CAP theorem — what it means for a PHP app developer
Advanced5 min read·eng-11-007
interview
Concept
CAP theorem states that a distributed data system can guarantee at most two of three properties:
- C — Consistency: Every read receives the most recent write or an error. All nodes see the same data at the same time.
- A — Availability: Every request receives a response (not an error), though it may not be the most recent data.
- P — Partition Tolerance: The system continues operating even when network partitions occur (nodes can't communicate with each other).
The key insight: Network partitions (P) WILL happen in any distributed system. You can't avoid them. Therefore, you must choose between C and A:
- CP systems: Sacrifice availability. When a partition occurs, refuse requests that might return inconsistent data. Systems: HBase, MongoDB (write concern = majority), ZooKeeper.
- AP systems: Sacrifice consistency. When a partition occurs, continue serving requests, possibly with stale data. Systems: DynamoDB, Cassandra, CouchDB.
What this means for PHP developers:
- MySQL (single node): Not distributed — CAP doesn't strictly apply. Provides ACID guarantees.
- MySQL with replication: CP-ish. If the primary fails and a replica isn't fully synced, you choose: block reads (consistent but unavailable) or serve stale data (available but inconsistent).
- Redis: Typically AP. Redis Sentinel/Cluster can have brief inconsistencies during failover.
- Read replicas: An AP compromise — reads from replicas may be slightly stale (available, not always consistent).
PACELC: A refinement of CAP that says even when there's NO partition, you still trade off between latency and consistency. A useful model for everyday decisions.

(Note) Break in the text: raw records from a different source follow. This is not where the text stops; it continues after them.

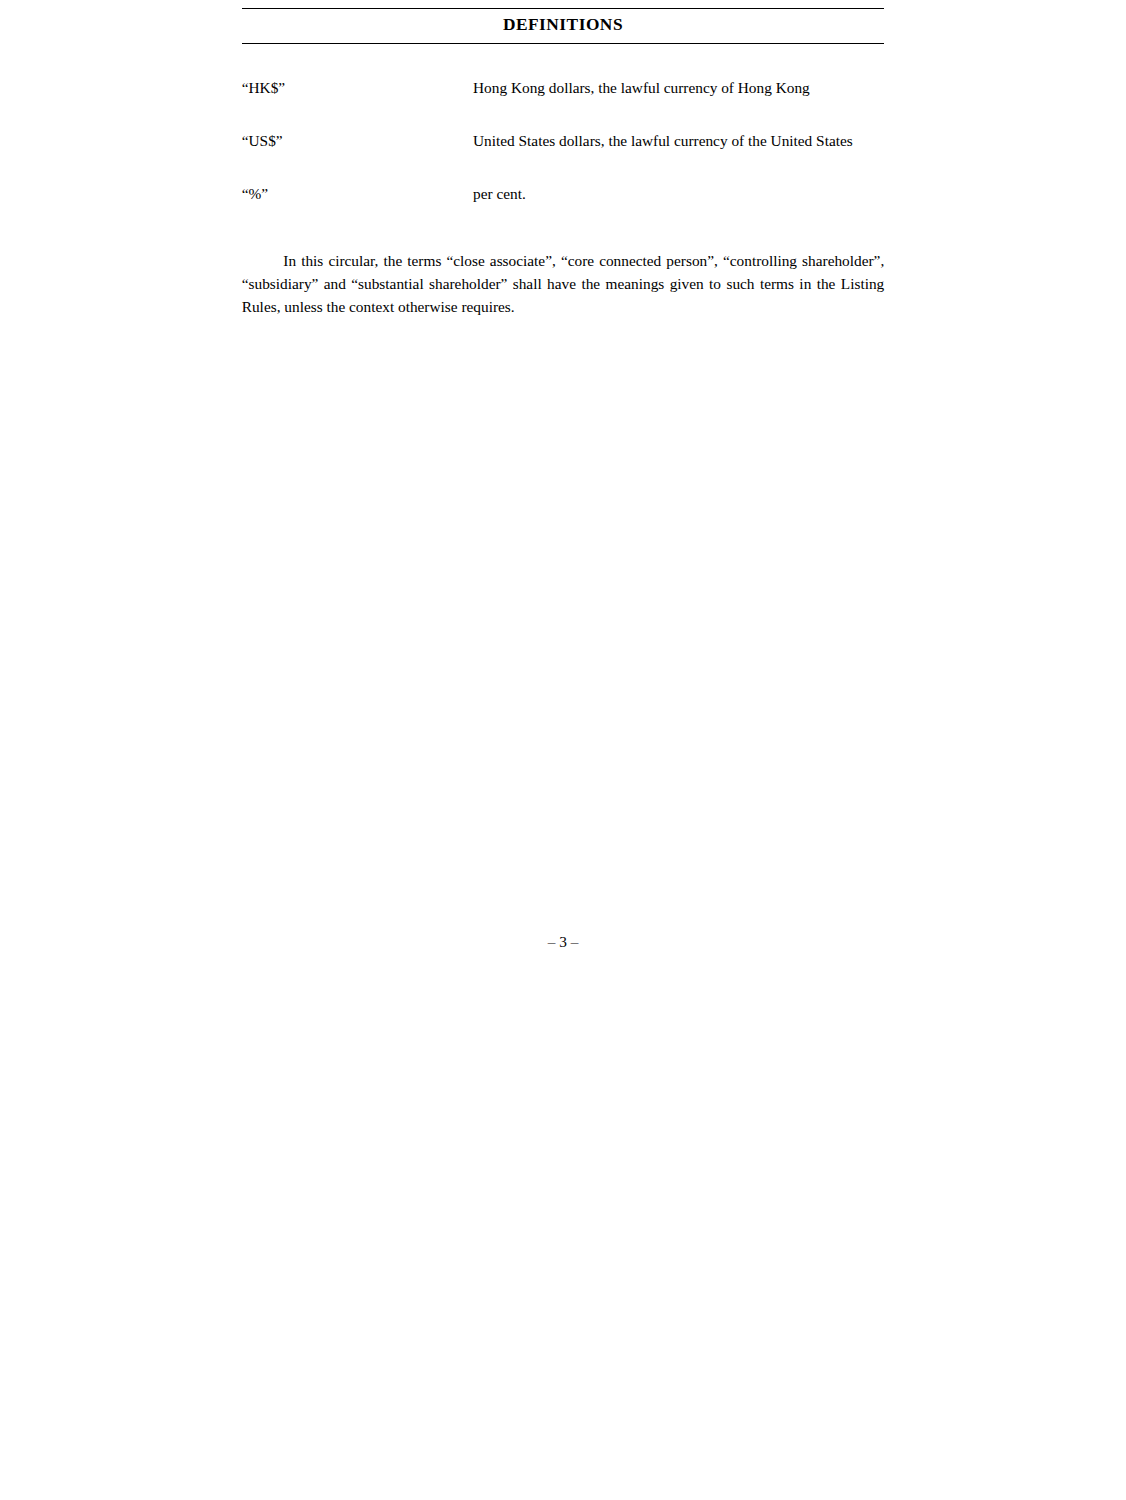DEFINITIONS
| “HK$” | Hong Kong dollars, the lawful currency of Hong Kong |
| “US$” | United States dollars, the lawful currency of the United States |
| “%” | per cent. |
In this circular, the terms “close associate”, “core connected person”, “controlling shareholder”, “subsidiary” and “substantial shareholder” shall have the meanings given to such terms in the Listing Rules, unless the context otherwise requires.
– 3 –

Practical takeaway: For most PHP apps, use a single-region relational DB (ACID compliant), Redis for caching (accept eventual consistency), and design your API to tolerate stale cache reads.
Code Example
php
<?php
// CAP in practice — choosing consistency vs availability for cache reads
// ============================================================
// AVAILABILITY PREFERRED — serve stale data rather than fail
// ============================================================
class ProductService
{
public function getProduct(int $id): array
{
try {
// Try cache first
if ($cached = Cache::get("product:{$id}")) {
return $cached; // might be slightly stale — that's OK
}
// Cache miss → try DB
$product = Product::findOrFail($id);
Cache::put("product:{$id}", $product->toArray(), 3600);
return $product->toArray();
} catch (\Exception $e) {
// If both cache and DB fail (partition), return a degraded response
\Log::error("Product service unavailable: {$e->getMessage()}");
return ['id' => $id, 'name' => 'Product temporarily unavailable', 'available' => false];
}
// Chose AVAILABILITY: always return something, even if stale or degraded
}
}
// ============================================================
// CONSISTENCY PREFERRED — fail rather than return stale data
// ============================================================
class InventoryService
{
public function getStock(int $productId): int
{
// For stock levels, staleness could cause overselling — prefer consistency
// Skip cache entirely for this critical data
return Product::lockForUpdate()->findOrFail($productId)->stock;
// If DB is unavailable: throw exception → show error to user
// Chose CONSISTENCY: fail rather than show wrong stock count
}
}
// ============================================================
// EVENTUAL CONSISTENCY — accept lag, design around it
// ============================================================
class OrderAnalytics
{
public function getTotalRevenue(): float
{
// Analytics don't need to be real-time — eventual consistency is fine
return Cache::remember('analytics:total_revenue', 3600, function () {
return Order::where('status', 'completed')->sum('total'); // might be 1hr old
});
// User sees revenue that's up to 1 hour stale — acceptable for a dashboard
}
}
// ============================================================
// Replication lag — the real-world AP compromise
// ============================================================
// In config/database.php with 'sticky' => true:
// After a write in the current request, all subsequent reads use the write connection
// (primary) instead of a replica — ensures the writer sees their own writes
// without 'sticky' => false: you might write to primary, then read from a replica
// that hasn't received the replication update yet → inconsistency!